SR. VIGNE - A religião, minha
mulher.
SRA. VIGNE - Ah, é!
(sobressaltando-se)
Então é a religião?
SR. VIGNE - Sim, minha mulher,
tenho o prazer de lhe informar
que até o presente momento vivemos na ignorância e no erro.
Agora, ao contrário, acabo de
aprender a verdade: que não há
verdade superior e que não
existe mesmo verdade alguma,
que tudo é acaso, que pode haver fumaça sem fogo e que, enfim, tudo é nada vezes nada.
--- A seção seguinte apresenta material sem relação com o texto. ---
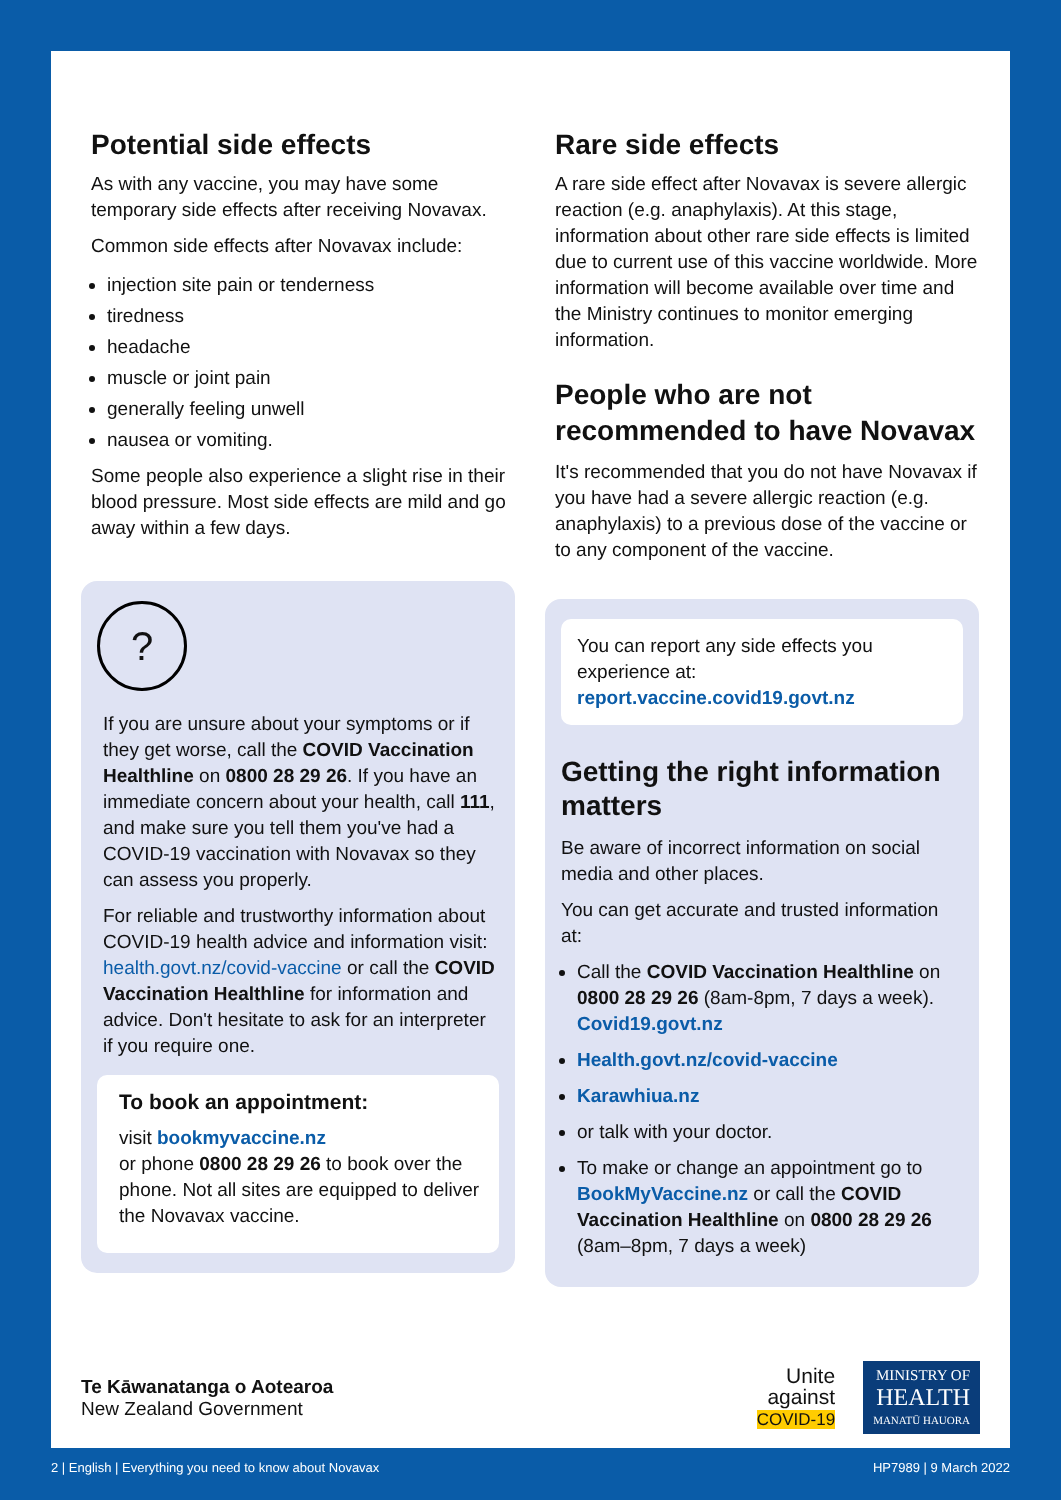Potential side effects
As with any vaccine, you may have some temporary side effects after receiving Novavax.
Common side effects after Novavax include:
injection site pain or tenderness
tiredness
headache
muscle or joint pain
generally feeling unwell
nausea or vomiting.
Some people also experience a slight rise in their blood pressure. Most side effects are mild and go away within a few days.
?
If you are unsure about your symptoms or if they get worse, call the COVID Vaccination Healthline on 0800 28 29 26. If you have an immediate concern about your health, call 111, and make sure you tell them you've had a COVID-19 vaccination with Novavax so they can assess you properly.
For reliable and trustworthy information about COVID-19 health advice and information visit: health.govt.nz/covid-vaccine or call the COVID Vaccination Healthline for information and advice. Don't hesitate to ask for an interpreter if you require one.
To book an appointment:
visit bookmyvaccine.nz
or phone 0800 28 29 26 to book over the phone. Not all sites are equipped to deliver the Novavax vaccine.
Rare side effects
A rare side effect after Novavax is severe allergic reaction (e.g. anaphylaxis). At this stage, information about other rare side effects is limited due to current use of this vaccine worldwide. More information will become available over time and the Ministry continues to monitor emerging information.
People who are not recommended to have Novavax
It's recommended that you do not have Novavax if you have had a severe allergic reaction (e.g. anaphylaxis) to a previous dose of the vaccine or to any component of the vaccine.
You can report any side effects you experience at:
report.vaccine.covid19.govt.nz
Getting the right information matters
Be aware of incorrect information on social media and other places.
You can get accurate and trusted information at:
Call the COVID Vaccination Healthline on 0800 28 29 26 (8am-8pm, 7 days a week). Covid19.govt.nz
Health.govt.nz/covid-vaccine
Karawhiua.nz
or talk with your doctor.
To make or change an appointment go to BookMyVaccine.nz or call the COVID Vaccination Healthline on 0800 28 29 26 (8am–8pm, 7 days a week)
Te Kāwanatanga o Aotearoa
New Zealand Government
Unite
against
COVID-19
MINISTRY OF
HEALTH
MANATŪ HAUORA
2 | English | Everything you need to know about Novavax HP7989 | 9 March 2022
SRA. VIGNE - Ufa, se não sou eu
quem está ouvindo errado, é
você que está ensandecido. E,
no lugar de dissertar como um
arcebispo, seria melhor tomar
conta de seu pequeno caixeiro,
que está a um passo de explodir
após ter se entupido com seus
bombons de marshmallow.
SR. VIGNE - Isso vai lhe ensinar,
minha mulher. É totalmente
indiferente que ele coma
marshmallows, que exploda ou
que não exploda.
SRA. VIGNE - Agora entendi! É
mais um de seus ataques de
mau humor. Você terá febre de
noite e vai tomar um purgante
amanhã, como de hábito.
SR. VIGNE - Pare de ser vulgar,
senhora, e não atribua ao mau
humor aquilo que advém do
puro e nobre conhecimento.
SRA. VIGNE - Eis, com efeito,
uma nova ciência, que o levará
longe. Bem, seja como quiser, e,
já que nada serve para nada, você não vai jantar hoje, ao passo
que eu continuarei a chafurdar
na ignorância e no erro enquanto como sozinha aquele
gordo pernil que Deus -sim,
Deus, ele mesmo- nos enviou
nessa manhã.
SR. VIGNE - Acontece, minha
querida, que você não é um
"ser-aí" e por isso é necessário
que eu jante bem ainda que nada faça sentido.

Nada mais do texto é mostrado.